Hello,

I am currently using DESeq2 for differential gene expression and am confused about prefiltering. First off, I know DESeq2 has Independent filtering but this is only when using the results() function. Does this mean that calling counts(dds, normalized=TRUE) will give me counts for all the genes and not the filtered genes? How can I use the counts of the genes for ONLY THE FILTERED GENES that DESeq2 finds using Independent filtering.

Also, is it better practice to filter prior to normalizing, or is it better to normalize first, then filter normalized counts.

Thanks

I personally like to do prefiltering upfront using the filterByExpr() function from edgeR. It is automated, simple and stood well the test of time plus it is aware of the experimental design so automatically respects sample and group sizes.

Prefiltering mainly removes genes with spurious counts and unreliable outliers and improves normalization and dispersion estimation. You can always use the normalization or size factors from this filtered datasdt and feed it back to the unfiltered dataset to get normalized counts for all genes in case that is necessary.

Does that make sense?

----- Pre-analytical workflow -----

P0. Format raw objects to fit into Dds object, which is a correctly formatted count matrix bound together with metadata info, referred to as the colData(). Your design can be ~1.

P1. Normalize

P2. After normalization, mark bad variants for exclusion

P3. After filtration, variance stabilization (by convention, dds object now called vst or rld)

P4. Using the vst or rld object, generate Distance Matrices

P5. PCA on the vst object

P6. Based on visual inspection of 4 and 5, mark bad samples, which should be observable as excessively distant samples, even from others of the same time.

----- Analytical workflow -----

A0. As before, once again load the RAW metadata and count data into Dds

A1. Exclude the bad variants identified in P2 from the count matrix of Dds, and name it TrimDds.

A2. Remove outlying samples identified in P5 from TrimDds, and name it SlimTrimDds.

A3. Correctly format your metadata (i.e., colData(SlimTrimDds) ).
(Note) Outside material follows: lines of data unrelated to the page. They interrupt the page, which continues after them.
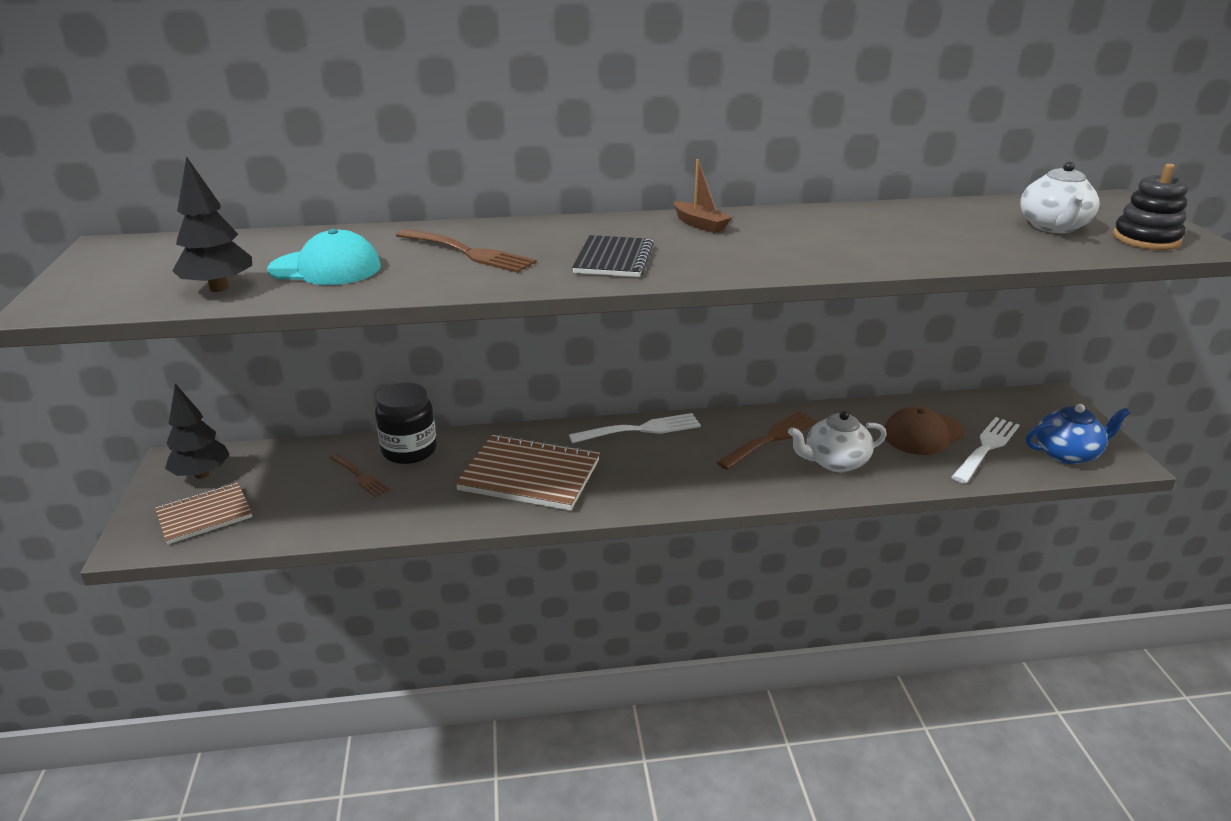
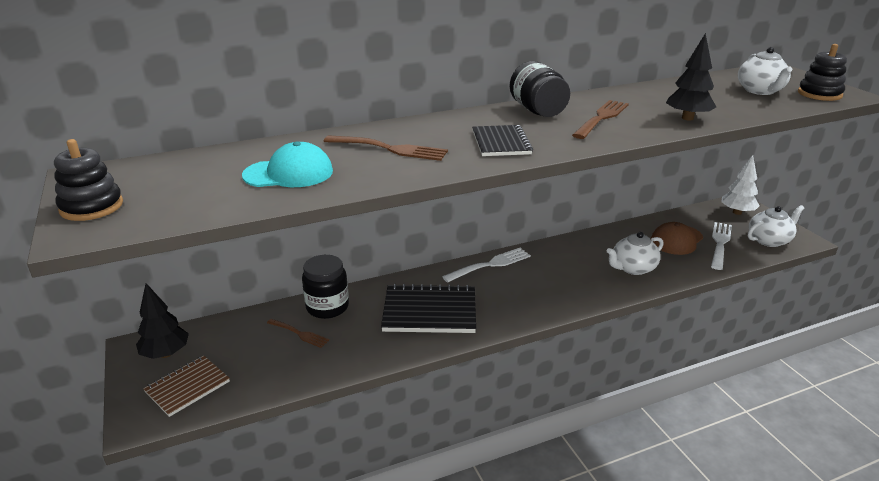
camera: 15 degrees left, 0 degrees up
black tree [172,156,252,292] -> black tree moved to [666,33,716,121]
brown notebook [455,434,600,511] -> black notebook [381,284,476,333]
brown boat [674,159,732,233] -> black jar [510,61,570,117]
brown fork [716,411,817,470] -> brown fork moved to [572,100,629,139]
blue teapot [1026,404,1130,464] -> white teapot [748,205,804,247]
none -> black stacking toy [54,139,123,221]
none -> white tree [721,155,760,215]

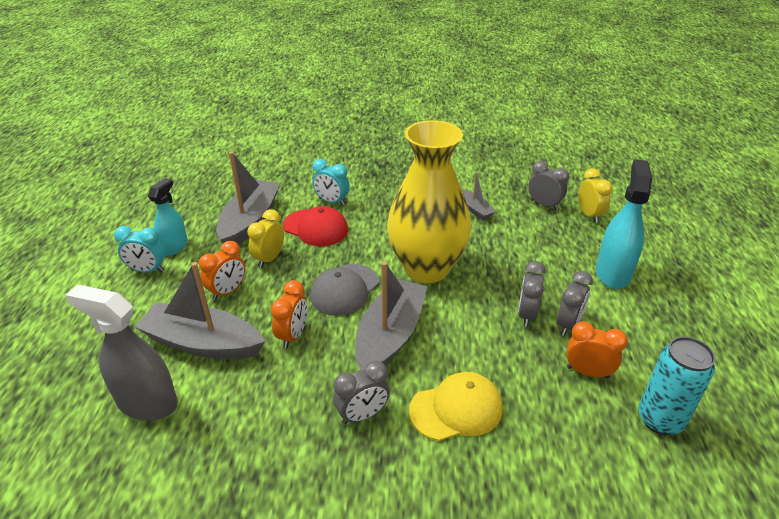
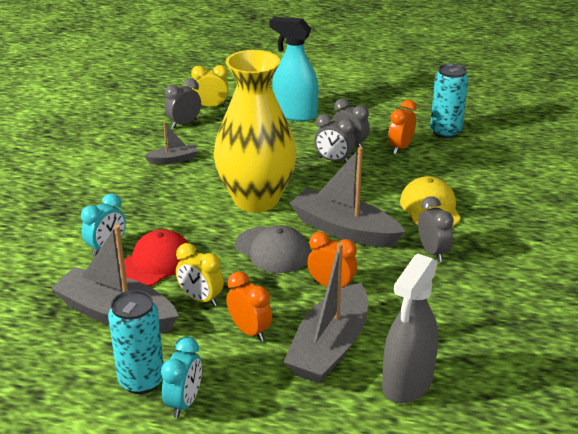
camera: 80 degrees left, 5 degrees down
turquoise spray bottle [148,178,188,256] -> turquoise can [108,290,164,394]

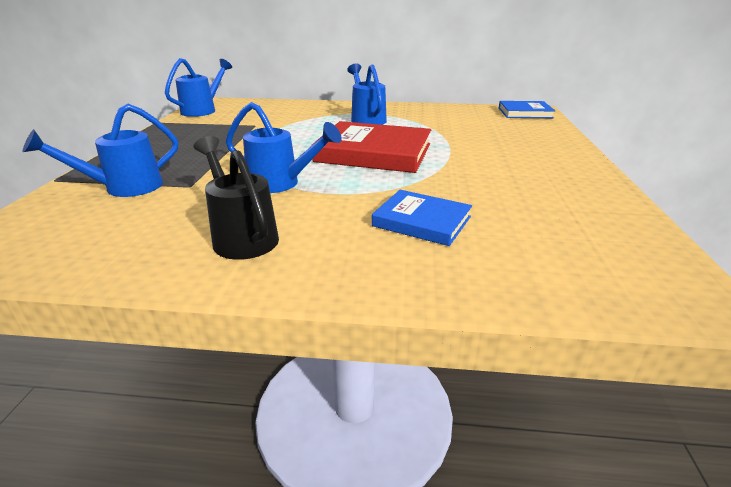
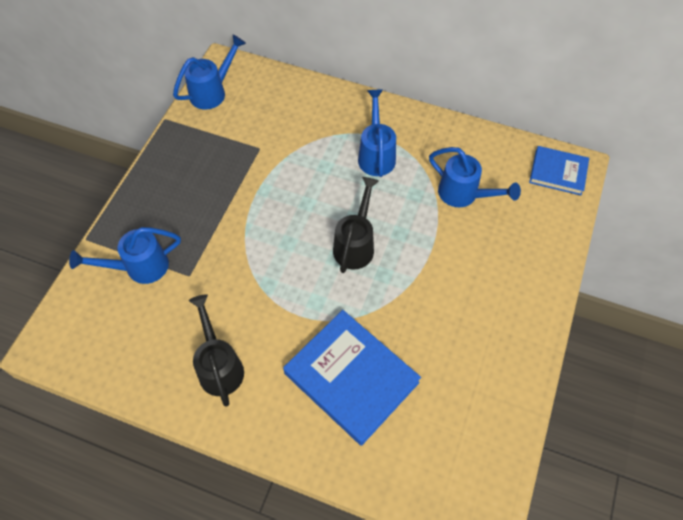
camera: 15 degrees right, 30 degrees up
blue watering can [226,102,342,193] -> blue watering can moved to [429,147,521,207]
red book [311,121,431,173] -> black watering can [333,177,379,273]
blue book [372,190,472,246] -> blue book [283,310,421,446], size x1.73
This involves removal of NA values in any columns you intend to use for modeling, and correct assignment of variables to factors, ordered factors, or numerics.

A4. Specify a biologically meaningful and mathematically cogent design formula, which we will call Model1. Doing this well presupposes extensive knowledge about the biology you are trying to model AND the purpose(s) of steps P2-P. Few biologists do the former, and few bioinformaticians master the latter, and finding both of those in one person is harder still.

A5. Fit that Model statement onto SlimTrimDds with design(SlimTrimDds)<-Model1

A6. Run Mod1Dds<-DESeq2(SlimTrimDds), then run Mod1Res<-results(Mod1Dds)

A7. - AN. Any and all downstream, post-analytical workflows.